KENYA COMMERCIAL BANK V HARUN KOMEN TUITOEK [2005] KEHC 3115 (KLR) | Dismissal For Want Of Prosecution | Esheria

KENYA COMMERCIAL BANK V HARUN KOMEN TUITOEK [2005] KEHC 3115 (KLR)

Full Case Text

REPUBLIC OF KENYA IN THE HIGH COURT OF KENYA AT NAKURU

Civil Case 562 of 1995

IN THE HIGH COURT OF KENYA AT NAKURU Civil Case 562 of 1995

KENYA COMMERCIAL BANK.………………………….………….…...PLAINTIFF

VERSUS

HARUN KOMEN TUITOEK ………….……………………………….DEFENDANT

RULING

This is an application filed by the defendant under its Provisions of Order XVI Rule 5 andOrder L Rule 1of theCivil Procedure Rules seeking to have the plaintiff’s suit dismissed for want of prosecution.  The application is based on the grounds that the plaintiff had failed to fix this suit for hearing since the last time it was in court on the 26th of May 2003.  The defendant states that it was apparent that the plaintiff had lost interest in the suit.  He further states that its pendency in court prejudices his interests.  The application is supported by the annexed affidavit of Harun Komen Tuitoek, the defendant herein.  The application is opposed.  Mr N.K. Githua, the advocate of the plaintiff has sworn an affidavit opposing the application.  He asserts that it is not true that the plaintiff had lost interest in the suit.  He deponed that the reason this case had not been fixed for hearing was because the diary of the court was full and therefore the plaintiff had been frustrated in having this case fixed for hearing.  He further depones that it would not be in the interest of justice if the suit is dismissed for want of prosecution as it would not resolve the matters in controversy.  He urged this court to dismiss the application with costs.

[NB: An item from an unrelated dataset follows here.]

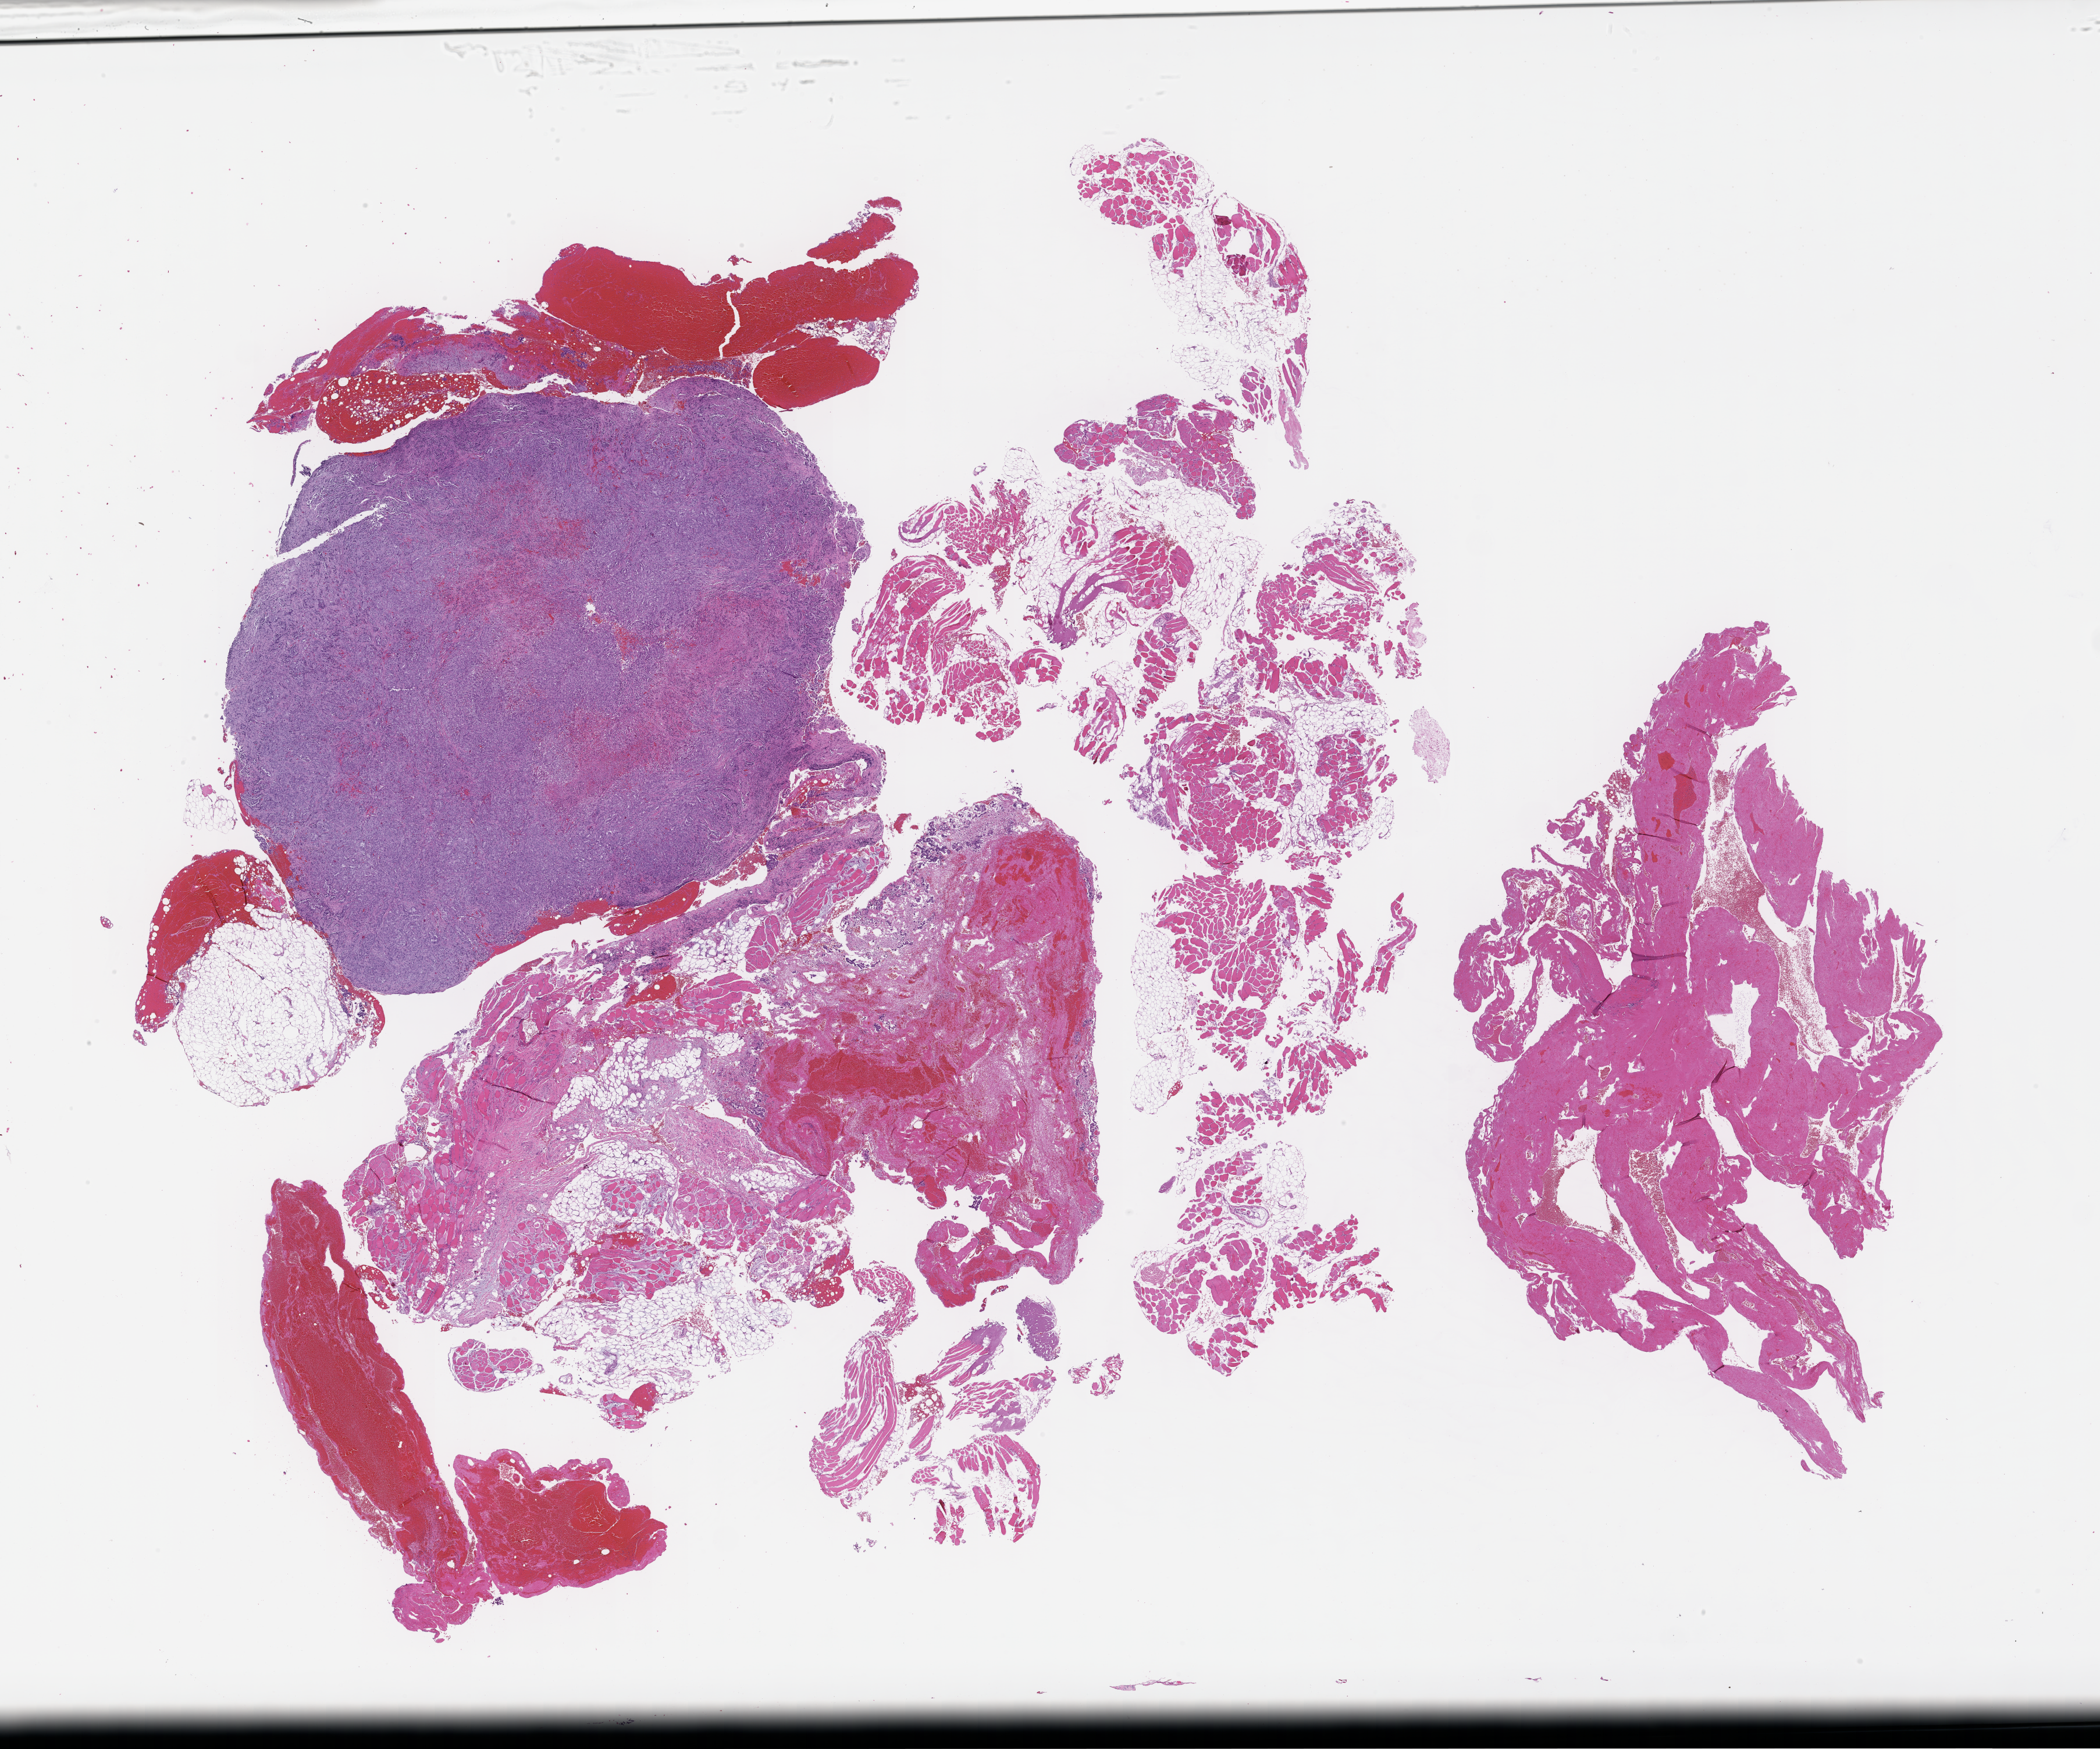
Whole-slide image, hematoxylin and eosin (H&E) stain — whole scanned area (about 29.1 x 24.3 mm) shown as a low-resolution overview, formalin-fixed paraffin-embedded section, archival tissue. Patient sex: male.
• this section: metastatic tumor tissue
• primary diagnosis of the patient: Non-Small Cell Lung Carcinoma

At the hearing of the application, I heard the submissions made by Mr Orege, learned Counsel for the defendant and Mr Githua, learned Counsel for the plaintiff.  After carefully considering the said submissions made and also reading the pleadings filed by the parties to this application, the issue for determination by this court is whether the defendant has established a case to enable this court exercise its discretion and dismiss the plaintiff’s suit for want of prosecution.  The defendant argues that the plaintiff had stayed for more than two and a half years without taking any steps to fix this suit for hearing.  In that regard, the defendant has submitted that the plaintiff’s suit should be dismissed for want of prosecution.  On the other hand, Mr Githua, learned Counsel for the plaintiff has submitted that the plaintiff is interested in having this case fixed for hearing but has been frustrated by the Civil Registry which has refused to avail any dates to the plaintiff.

Order XVI Rule 5of the Civil Procedure Rulesgives this court powers to dismiss a suit if the same is not listed for hearing within three months after the last time that the case was place before a Judge.  In the present application it is clear that the plaintiff made no effort to list this case for hearing for over two and half years.  The reasons advanced by the plaintiff that it was prevented from fixing this case for hearing by the Civil Registry of this court does not wash.  If the argument advanced by the plaintiff were true, then it would imply that this court would not have had the opportunity to hear any suits filed after the year 2003.  The true position of the matter is that the plaintiff has been indolent.  It has not made any effort to have this suit fixed for hearing.  The submission by the defendant that the plaintiff has lost interest in this suit is not therefore without merit.  The plaintiff has made no effort to have this suit heard.  It obviously has no interest in its prosecution.

This suit is therefore dismissed for want of prosecution.  The defendant shall have the costs of this application and that of the suit.

It is so ordered.

DATED at NAKURU this 25th day of November 2005.